The Way Forward: One Clear Way to Measure Collaborative Success
To fix the problem of partners being invisible, we need one clear way to measure their work. This is what Chris Messina and QuarkAI are building: a "unified metric that we can all speak the same language". For a long time, partner leaders used different ways to measure success even in the same industry. This made it hard to compare results or show value across the company. QuarkAI's answer is its "shared value index". Messina says it's like a "credit score for the partners". This idea makes it easy to understand how they will rate a partner's overall health and what they contribute.
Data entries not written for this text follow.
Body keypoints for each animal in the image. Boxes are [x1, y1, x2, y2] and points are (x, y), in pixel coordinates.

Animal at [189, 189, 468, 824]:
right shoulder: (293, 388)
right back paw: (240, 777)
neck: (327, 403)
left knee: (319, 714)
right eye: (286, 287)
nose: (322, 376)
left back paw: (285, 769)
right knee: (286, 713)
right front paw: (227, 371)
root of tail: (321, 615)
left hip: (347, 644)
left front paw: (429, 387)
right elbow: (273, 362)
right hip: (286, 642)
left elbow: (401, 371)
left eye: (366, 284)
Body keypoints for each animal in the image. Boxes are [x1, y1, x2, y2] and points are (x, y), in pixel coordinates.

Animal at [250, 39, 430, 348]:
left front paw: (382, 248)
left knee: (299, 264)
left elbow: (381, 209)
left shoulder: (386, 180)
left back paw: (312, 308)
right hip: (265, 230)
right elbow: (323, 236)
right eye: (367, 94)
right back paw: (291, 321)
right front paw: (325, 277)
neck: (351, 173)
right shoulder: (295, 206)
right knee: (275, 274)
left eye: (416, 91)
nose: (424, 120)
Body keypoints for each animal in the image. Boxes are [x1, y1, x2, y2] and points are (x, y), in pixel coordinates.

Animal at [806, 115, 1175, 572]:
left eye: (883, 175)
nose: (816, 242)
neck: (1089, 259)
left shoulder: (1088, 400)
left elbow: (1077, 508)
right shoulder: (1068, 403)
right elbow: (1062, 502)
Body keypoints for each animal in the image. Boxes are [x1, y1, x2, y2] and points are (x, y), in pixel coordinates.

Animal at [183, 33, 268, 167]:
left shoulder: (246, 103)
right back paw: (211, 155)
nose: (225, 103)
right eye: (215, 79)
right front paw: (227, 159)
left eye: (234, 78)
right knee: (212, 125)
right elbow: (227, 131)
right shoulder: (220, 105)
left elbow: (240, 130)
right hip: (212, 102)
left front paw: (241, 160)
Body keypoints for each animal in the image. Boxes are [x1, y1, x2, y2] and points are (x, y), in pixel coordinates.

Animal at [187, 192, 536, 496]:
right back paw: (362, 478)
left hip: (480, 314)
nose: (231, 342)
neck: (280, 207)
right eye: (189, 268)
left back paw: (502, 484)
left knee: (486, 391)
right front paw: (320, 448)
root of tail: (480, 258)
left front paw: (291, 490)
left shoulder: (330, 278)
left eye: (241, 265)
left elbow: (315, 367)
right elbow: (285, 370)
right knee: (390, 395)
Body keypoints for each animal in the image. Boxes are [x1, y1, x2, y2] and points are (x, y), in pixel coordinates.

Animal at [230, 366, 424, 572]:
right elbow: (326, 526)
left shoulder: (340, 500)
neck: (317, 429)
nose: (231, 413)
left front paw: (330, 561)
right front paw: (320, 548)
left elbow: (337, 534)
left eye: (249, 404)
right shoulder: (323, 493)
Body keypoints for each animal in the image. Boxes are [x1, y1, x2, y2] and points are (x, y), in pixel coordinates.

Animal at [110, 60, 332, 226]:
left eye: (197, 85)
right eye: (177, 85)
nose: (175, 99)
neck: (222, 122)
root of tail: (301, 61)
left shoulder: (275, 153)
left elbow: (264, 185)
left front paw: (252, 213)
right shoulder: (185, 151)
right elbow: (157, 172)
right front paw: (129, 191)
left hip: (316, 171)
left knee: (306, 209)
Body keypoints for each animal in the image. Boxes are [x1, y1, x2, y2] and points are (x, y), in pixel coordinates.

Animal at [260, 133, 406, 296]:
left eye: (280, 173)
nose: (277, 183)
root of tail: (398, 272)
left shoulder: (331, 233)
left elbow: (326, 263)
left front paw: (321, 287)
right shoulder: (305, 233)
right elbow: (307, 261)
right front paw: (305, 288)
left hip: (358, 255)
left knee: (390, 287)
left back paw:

This shared value index is not a strict rule for everyone. It's a brilliant score that looks at many different pieces of information. It uses a company's past and real-time data, data from tools that map accounts like Crossbeam, and essential outside data. This outside data comes from places like Crunchbase (for company info), G2 (for reviews), and BuyerCaddy (for tech trends). It also looks at how people feel about a company online. The goal is not to have a "black box metric" that no one understands. Instead, it shows all the "impact points" so companies can see why a score was given. This helps gain the trust of leaders, especially the CFO, who needs to believe the numbers are real and tied to money. The shared value index goes beyond just leads by showing how partners indirectly bring in money. It shows the full value partners create. This precise measure helps companies choose where to put their money and get the most out of their partner programs.
Conclusion
The start of QuarkAI's shared value index is a big step for managing collaborative business programs. For a long time, what partners truly did was hidden because of weak ways of measuring and scattered information. This stopped alliance programs from getting the attention and money they needed. But now, with intelligent AI and a clear understanding of how partners add value, the future looks much brighter. Moving from counting leads and direct money to a complete, clear "shared value index" is a giant leap forward. This new way understands that alliances help in many ways – making customers happy, creating new ideas, reaching new markets, and strengthening the company's name. It gives the tools needed to show all this impact. By having one clear way to measure and understand collaborative success, companies can finally see the actual value of their ecosystem programs. This change isn't just about better reports. It's about changing how people see partnerships, from something that costs money to something that makes money and helps the company stand out. Chris Messina says his goal is to help "an industry of people who I love and we get our butts kicked a lot". QuarkAI's success means better numbers and a stronger, more respected alliance field. The path is now more straightforward for partner leaders to become the critical company leaders they should be, with clear facts that show how much they help the company's bottom line and long-term success.